§ QUELLE

════════

Doch kaum hatten sich die Geschmacksknospen vom Auftakt des Tanzabends erholt folgte der zweite Streich, gegrillter Thunfisch an Kräutersalat mit Erdnussdressing. Schon der Wahnsinn, was Thunfisch so alles kann wenn man ihn lässt. Noch wahnsinniger allerdings fand ich die Tatsache, dass ich mich nicht hätte entscheiden können, hätte ich mich bei einem eventuellen Nachschlag zwischen Thunfisch und Kräutersalat entscheiden müssen. Das Erdnussdressing, Himmel noch mal. Dabei bin ich eigentlich kein wirklicher Salatesser, aber Salat ist ohnehin kein angemessenes Wort für diesen Wahnsinn.
Zu einem Menü gehört natürlich auch eine Suppe, als Suppenkasper nehme ich das in Kauf, Suppen locken mich normal nicht hinter dem Ofen vor, da gibt es nur ganz ganz wenige Ausnahmen. Eine Ausnahme ist gestern hinzugekommen, Schaumsuppe vom weißen Spargel mit Hummermedaillons. Alter Falter, ich hab wahrlich schon eine ganze Menge Spargelsuppe in meinem Leben gegessen, von der aufgewerteten Tüte bis zur hausgemachten vom Spargelhof, von „kann man zur Not essen“ bis „das ist mal ne wirklich leckere Spargelsuppe“, doch zwischen der bisher besten und der Kreation des Chefkochs liegen Welten. Nein, Dimensionen, Welten wäre der falsche Ausdruck. Und das lag keineswegs an den Hummermedaillons, obwohl ich im Gegensatz zu Cisne Hummer sehr schätze (wodurch ich nebenbei in den Besitz eines vierten Hummermedalliönchens gelangte. Glückes Geschick, tirili.)
An Lamm habe ich mich auch recht selten gewagt, zu viele schlechte Erfahrungen. Erst Herr L. konnte mich vor Monaten vom Lammfilet in Elenas Garten überzeugen, seither ist Lamm fester Bestandteil der Nahrungsaufnahme, aber auch nur dort. Das könnte sich ändern, würde ich in Hamburg irgendwo rosa gebratenes Alentejo-Lamm an Ratatouille und 13 Jahre altem Balsamico bekommen, was natürlich vollkommen illusorisch ist, aber genau so sollte Lamm schmecken. Dabei habe ich übrigens wieder schmerzlich die Nachteile der Spitzengastronomie bemerkt, zu Hause hätte ich den Teller mit den noch vorhandenen Balsamicospuren ablecken können.

════════

§ BEREITGESTELLTE ANGABEN
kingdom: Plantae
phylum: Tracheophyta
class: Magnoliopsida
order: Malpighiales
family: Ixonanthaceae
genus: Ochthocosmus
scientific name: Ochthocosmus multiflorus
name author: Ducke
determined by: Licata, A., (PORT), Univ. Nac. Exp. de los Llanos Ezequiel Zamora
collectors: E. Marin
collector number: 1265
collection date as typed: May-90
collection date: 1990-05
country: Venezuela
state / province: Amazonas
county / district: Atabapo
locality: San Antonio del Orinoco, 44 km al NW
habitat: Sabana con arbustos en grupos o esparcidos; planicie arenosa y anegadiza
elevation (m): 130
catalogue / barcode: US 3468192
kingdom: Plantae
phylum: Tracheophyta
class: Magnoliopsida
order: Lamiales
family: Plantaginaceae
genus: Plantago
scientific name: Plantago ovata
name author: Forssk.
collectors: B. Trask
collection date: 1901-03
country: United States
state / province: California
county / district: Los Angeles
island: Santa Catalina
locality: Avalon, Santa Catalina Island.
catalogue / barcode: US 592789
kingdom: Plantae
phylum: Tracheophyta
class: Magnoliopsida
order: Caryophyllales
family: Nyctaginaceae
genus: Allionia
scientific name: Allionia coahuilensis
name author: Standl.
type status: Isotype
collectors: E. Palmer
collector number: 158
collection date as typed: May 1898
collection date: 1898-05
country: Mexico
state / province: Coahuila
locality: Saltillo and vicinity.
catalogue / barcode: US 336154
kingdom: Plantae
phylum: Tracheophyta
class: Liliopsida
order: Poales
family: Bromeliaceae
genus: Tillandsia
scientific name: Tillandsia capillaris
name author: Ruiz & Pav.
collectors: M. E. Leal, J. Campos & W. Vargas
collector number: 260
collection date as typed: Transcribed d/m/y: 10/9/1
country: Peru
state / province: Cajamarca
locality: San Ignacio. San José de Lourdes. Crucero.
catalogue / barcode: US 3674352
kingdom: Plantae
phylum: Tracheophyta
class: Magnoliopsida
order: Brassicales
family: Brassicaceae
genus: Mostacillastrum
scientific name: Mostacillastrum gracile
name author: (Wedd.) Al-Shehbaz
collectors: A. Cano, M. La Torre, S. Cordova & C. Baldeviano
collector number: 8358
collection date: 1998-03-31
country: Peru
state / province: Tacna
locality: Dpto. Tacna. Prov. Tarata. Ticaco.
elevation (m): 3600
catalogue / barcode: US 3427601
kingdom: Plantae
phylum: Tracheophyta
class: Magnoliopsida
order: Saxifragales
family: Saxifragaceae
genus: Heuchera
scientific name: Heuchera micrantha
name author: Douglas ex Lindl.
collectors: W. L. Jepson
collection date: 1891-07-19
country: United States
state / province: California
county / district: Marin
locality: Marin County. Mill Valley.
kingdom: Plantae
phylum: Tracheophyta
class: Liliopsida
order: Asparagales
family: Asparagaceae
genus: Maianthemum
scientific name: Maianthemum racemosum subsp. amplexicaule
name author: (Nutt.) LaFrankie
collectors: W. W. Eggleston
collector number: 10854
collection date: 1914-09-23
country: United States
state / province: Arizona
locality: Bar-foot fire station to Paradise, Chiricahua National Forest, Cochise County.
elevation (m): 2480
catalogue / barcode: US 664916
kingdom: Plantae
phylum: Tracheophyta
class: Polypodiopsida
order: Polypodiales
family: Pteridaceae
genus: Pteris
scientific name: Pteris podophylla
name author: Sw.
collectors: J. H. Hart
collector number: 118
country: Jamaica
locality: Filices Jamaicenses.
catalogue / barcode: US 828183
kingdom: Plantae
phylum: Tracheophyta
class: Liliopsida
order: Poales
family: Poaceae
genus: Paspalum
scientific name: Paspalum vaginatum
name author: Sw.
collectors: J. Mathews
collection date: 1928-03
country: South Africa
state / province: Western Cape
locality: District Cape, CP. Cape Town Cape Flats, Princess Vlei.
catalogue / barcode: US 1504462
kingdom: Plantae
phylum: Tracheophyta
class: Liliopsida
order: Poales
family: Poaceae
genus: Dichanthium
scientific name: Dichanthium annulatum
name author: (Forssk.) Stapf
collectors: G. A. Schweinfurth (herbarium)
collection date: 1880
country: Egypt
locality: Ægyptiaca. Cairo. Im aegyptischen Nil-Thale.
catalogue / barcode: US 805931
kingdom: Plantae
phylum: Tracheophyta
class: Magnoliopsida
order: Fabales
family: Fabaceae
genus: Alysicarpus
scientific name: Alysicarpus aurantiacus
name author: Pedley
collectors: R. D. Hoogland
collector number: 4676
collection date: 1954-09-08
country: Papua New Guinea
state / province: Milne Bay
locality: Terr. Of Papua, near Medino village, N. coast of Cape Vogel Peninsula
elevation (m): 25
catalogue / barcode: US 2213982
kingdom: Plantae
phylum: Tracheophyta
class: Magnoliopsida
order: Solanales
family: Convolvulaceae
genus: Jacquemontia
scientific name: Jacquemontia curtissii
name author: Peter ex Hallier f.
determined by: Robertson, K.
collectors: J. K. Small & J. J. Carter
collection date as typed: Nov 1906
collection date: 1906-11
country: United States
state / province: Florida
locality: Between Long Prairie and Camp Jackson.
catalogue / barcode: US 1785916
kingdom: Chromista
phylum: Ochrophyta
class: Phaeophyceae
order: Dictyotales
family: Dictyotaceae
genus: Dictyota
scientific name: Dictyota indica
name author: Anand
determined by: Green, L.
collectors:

════════

§ KURZE AUFGABE A
Mit welchem Dressing wurde der gegrillte Thunfisch an Kräutersalat laut dem Menübericht serviert?
§ KURZE AUFGABE B
Erläutern Sie anhand des Menüberichts, wie die schreibende Person zu einem vierten Hummermedaillon kam.

§ ENDERGEBNIS A
Mit einem Erdnussdressing.

§ ENDERGEBNIS B
Die schreibende Person schätzt Hummer im Gegensatz zu Cisne sehr. Dadurch gelangte sie nebenbei in den Besitz eines vierten Hummermedaillons.